The Rosetta spacecraft arrived at the comet in 2014 after a ten-year journey through space. It orbited 67P for three years, taking incredible images and measurements of the comet and its environment. It was using data from multiple instruments onboard that scientists teased out the information about the cometary glow.

Comets are composed of a solid nucleus made of rock and ice (which are themselves things we think of as gases on Earth: carbon monoxide, carbon dioxide, water, and so on). When it nears the Sun, the heat causes those ices to turn into a gas that surrounds the nucleus (in a cloud called the coma). Ultraviolet light from the Sun can zap those atoms, exciting their electrons and causing them to emit light. But that's not an aurora; it's similar, but it's caused by light, not electrons. That light is called dayglow (we see something similar in Earth's atmosphere as well).

But there is another glow they measured at the comet, ultraviolet light coming from hydrogen and oxygen. This glow was coming from a shadowed part of the nucleus, which meant it wasn't coming from atoms getting hit by sunlight. That means the atoms must be excited by energetic electrons pinging into them.

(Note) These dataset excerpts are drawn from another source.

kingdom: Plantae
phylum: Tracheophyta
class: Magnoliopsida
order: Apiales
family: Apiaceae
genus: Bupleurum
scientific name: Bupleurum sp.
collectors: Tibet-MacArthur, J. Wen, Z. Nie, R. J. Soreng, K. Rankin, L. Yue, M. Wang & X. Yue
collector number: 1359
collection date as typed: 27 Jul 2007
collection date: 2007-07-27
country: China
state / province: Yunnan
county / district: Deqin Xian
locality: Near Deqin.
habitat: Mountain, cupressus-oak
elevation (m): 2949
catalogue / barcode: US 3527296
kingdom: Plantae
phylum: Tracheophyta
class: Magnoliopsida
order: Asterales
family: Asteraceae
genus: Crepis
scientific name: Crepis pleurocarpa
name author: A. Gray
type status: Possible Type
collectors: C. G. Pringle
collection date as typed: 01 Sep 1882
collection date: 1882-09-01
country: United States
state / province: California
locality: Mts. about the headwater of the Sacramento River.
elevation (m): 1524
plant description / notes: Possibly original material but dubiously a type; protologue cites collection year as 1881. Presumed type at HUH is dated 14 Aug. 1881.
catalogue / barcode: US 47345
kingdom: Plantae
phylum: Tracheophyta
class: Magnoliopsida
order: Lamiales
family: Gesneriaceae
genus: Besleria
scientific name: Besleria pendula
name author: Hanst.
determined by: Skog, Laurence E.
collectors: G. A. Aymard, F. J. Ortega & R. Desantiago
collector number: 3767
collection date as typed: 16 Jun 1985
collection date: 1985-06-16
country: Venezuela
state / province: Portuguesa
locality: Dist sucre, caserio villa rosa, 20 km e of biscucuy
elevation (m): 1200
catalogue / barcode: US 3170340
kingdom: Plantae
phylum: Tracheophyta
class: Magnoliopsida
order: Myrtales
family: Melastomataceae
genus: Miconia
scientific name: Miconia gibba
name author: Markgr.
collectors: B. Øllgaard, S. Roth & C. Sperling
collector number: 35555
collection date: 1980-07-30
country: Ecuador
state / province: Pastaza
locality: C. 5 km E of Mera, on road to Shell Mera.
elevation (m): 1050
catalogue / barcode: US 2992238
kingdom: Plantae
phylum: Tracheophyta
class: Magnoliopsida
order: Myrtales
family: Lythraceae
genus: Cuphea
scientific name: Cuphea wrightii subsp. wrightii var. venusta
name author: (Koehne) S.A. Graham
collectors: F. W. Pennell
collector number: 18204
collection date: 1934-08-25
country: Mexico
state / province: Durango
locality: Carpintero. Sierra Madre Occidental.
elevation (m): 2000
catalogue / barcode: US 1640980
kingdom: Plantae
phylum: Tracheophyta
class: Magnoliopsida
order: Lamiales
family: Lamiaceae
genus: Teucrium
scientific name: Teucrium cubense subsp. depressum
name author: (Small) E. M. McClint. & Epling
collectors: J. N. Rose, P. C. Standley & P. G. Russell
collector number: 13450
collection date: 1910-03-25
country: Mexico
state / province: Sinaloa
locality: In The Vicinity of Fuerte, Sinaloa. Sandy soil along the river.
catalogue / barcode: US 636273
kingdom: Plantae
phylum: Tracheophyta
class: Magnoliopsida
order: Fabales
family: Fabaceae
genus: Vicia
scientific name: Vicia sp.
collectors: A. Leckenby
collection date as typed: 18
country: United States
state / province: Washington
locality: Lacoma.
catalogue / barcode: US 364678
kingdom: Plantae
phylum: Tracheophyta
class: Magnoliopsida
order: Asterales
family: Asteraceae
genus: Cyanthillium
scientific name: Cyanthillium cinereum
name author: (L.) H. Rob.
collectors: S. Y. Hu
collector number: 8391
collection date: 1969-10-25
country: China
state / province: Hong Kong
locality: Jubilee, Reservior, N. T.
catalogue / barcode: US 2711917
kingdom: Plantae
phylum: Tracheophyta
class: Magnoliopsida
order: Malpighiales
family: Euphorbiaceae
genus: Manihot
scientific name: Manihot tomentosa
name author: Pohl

Schematic diagram of how a comet aurora is generated. Electrons in the solar wind are accelerated near the comet, which breaks up water molecules, and the atoms glow in ultraviolet. Credit: ESA

That glow was seen by an instrument called Alice, a camera that can see in the ultraviolet. The scientists then used other instruments to figure out what else was going on. The Rosetta Plasma Consortium electron spectrometer could measure high-energy electrons and where they came from (the Sun). Molecules of water were detected by several other instruments, and from all this they put together a picture of events.

Electrons from the solar wind approach the comet. There's no magnetic field there to accelerate them, but there is a cloud of ionized atoms and molecules surrounding the comet. These charged particles create an overall electric field, weak and diffuse, but strong enough. When a solar wind electron flows into this field, it still gets accelerated. The electrons slam into the water molecules, breaking them apart into oxygen and hydrogen. These electrons in the atoms are excited (have extra energy), and they release that energy in the form of ultraviolet light.

That UV light is the glow of the aurora. It's diffuse because the cloud around the comet nucleus is diffuse, so not like Earth's where we see the energy shaped into sheets and ribbons by our magnetic field. But the solar wind electrons were indeed accelerated, so I'm comfortable calling that an aurora.

We see aurorae around other astronomical bodies; Jupiter and Saturn have intense ones, Mars has a weak one, and Venus kinda sorta has one, though there's no local magnetic field involved. Some moons have one (like Ganymede), and aurorae have even been detected on rogue planets and other stars! But this is the first time it's ever been seen at a comet.

And this is the first comet that's been examined for an extended period up close, I'll note. Every comet that gets near the Sun generates a coma, so any comet with a cloud of gas around it should make an aurora as well. That's pretty cool! And useful; it allows scientists to study the composition of comets, the behavior of their comae, and even understand better the solar wind. Quite the bargain.

And this happened by putting together many observations from multiple instruments on Rosetta long after the mission ended and the spacecraft was shut down after touching down on 67P's surface. It shows that missions end, but science never does. There's always more to learn, even from older data.